### GIVEN ENTRIES:
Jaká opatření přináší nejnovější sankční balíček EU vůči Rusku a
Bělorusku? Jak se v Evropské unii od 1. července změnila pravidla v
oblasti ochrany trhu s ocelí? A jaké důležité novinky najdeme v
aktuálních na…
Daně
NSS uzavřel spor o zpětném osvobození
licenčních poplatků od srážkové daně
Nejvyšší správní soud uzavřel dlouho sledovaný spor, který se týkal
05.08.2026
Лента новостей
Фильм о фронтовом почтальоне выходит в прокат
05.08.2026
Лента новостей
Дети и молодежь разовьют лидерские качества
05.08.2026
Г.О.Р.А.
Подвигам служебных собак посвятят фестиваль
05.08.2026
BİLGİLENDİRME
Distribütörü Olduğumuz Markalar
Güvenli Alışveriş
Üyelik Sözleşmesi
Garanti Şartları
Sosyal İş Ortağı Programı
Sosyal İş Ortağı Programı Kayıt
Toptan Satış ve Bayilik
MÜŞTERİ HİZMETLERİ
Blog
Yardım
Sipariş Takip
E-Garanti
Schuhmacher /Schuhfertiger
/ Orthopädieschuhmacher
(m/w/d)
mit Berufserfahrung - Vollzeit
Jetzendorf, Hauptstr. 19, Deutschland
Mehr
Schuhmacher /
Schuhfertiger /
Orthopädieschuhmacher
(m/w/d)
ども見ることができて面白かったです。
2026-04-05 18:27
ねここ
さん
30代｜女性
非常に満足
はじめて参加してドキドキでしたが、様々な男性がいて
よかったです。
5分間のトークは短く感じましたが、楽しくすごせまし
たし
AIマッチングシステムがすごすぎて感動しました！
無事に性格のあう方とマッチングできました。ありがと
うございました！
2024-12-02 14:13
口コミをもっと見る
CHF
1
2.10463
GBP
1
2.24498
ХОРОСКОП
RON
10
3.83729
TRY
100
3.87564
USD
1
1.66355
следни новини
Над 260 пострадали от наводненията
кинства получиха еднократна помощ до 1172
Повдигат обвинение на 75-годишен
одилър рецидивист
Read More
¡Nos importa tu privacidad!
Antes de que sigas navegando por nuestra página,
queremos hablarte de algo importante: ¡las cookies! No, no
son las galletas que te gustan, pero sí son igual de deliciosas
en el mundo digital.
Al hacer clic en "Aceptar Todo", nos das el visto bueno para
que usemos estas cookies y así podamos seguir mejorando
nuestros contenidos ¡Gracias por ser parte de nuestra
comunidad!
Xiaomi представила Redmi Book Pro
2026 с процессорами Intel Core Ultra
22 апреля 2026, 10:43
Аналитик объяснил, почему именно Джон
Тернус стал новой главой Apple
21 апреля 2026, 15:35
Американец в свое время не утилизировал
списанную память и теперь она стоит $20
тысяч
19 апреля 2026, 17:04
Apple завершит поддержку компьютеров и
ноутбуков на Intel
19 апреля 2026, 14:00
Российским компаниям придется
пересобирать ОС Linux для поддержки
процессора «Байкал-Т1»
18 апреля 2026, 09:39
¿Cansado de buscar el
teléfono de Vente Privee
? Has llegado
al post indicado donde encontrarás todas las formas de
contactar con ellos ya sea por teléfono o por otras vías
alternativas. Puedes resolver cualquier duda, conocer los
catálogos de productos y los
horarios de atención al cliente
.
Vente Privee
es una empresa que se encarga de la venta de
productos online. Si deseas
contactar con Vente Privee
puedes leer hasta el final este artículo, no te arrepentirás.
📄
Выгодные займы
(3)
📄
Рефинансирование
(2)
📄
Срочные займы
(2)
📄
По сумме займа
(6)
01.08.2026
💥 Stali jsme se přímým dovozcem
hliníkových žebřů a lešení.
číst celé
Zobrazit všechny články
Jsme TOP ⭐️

### TRY IT:
Copy the records from the start through the line containing "無事に性格のあう方とマッチングできました。ありがと", switching "Vollzeit" to "Teilzeit" and leaving everything else unchanged.

### SOLUTION:
Jaká opatření přináší nejnovější sankční balíček EU vůči Rusku a
Bělorusku? Jak se v Evropské unii od 1. července změnila pravidla v
oblasti ochrany trhu s ocelí? A jaké důležité novinky najdeme v
aktuálních na…
Daně
NSS uzavřel spor o zpětném osvobození
licenčních poplatků od srážkové daně
Nejvyšší správní soud uzavřel dlouho sledovaný spor, který se týkal
05.08.2026
Лента новостей
Фильм о фронтовом почтальоне выходит в прокат
05.08.2026
Лента новостей
Дети и молодежь разовьют лидерские качества
05.08.2026
Г.О.Р.А.
Подвигам служебных собак посвятят фестиваль
05.08.2026
BİLGİLENDİRME
Distribütörü Olduğumuz Markalar
Güvenli Alışveriş
Üyelik Sözleşmesi
Garanti Şartları
Sosyal İş Ortağı Programı
Sosyal İş Ortağı Programı Kayıt
Toptan Satış ve Bayilik
MÜŞTERİ HİZMETLERİ
Blog
Yardım
Sipariş Takip
E-Garanti
Schuhmacher /Schuhfertiger
/ Orthopädieschuhmacher
(m/w/d)
mit Berufserfahrung - Teilzeit
Jetzendorf, Hauptstr. 19, Deutschland
Mehr
Schuhmacher /
Schuhfertiger /
Orthopädieschuhmacher
(m/w/d)
ども見ることができて面白かったです。
2026-04-05 18:27
ねここ
さん
30代｜女性
非常に満足
はじめて参加してドキドキでしたが、様々な男性がいて
よかったです。
5分間のトークは短く感じましたが、楽しくすごせまし
たし
AIマッチングシステムがすごすぎて感動しました！
無事に性格のあう方とマッチングできました。ありがと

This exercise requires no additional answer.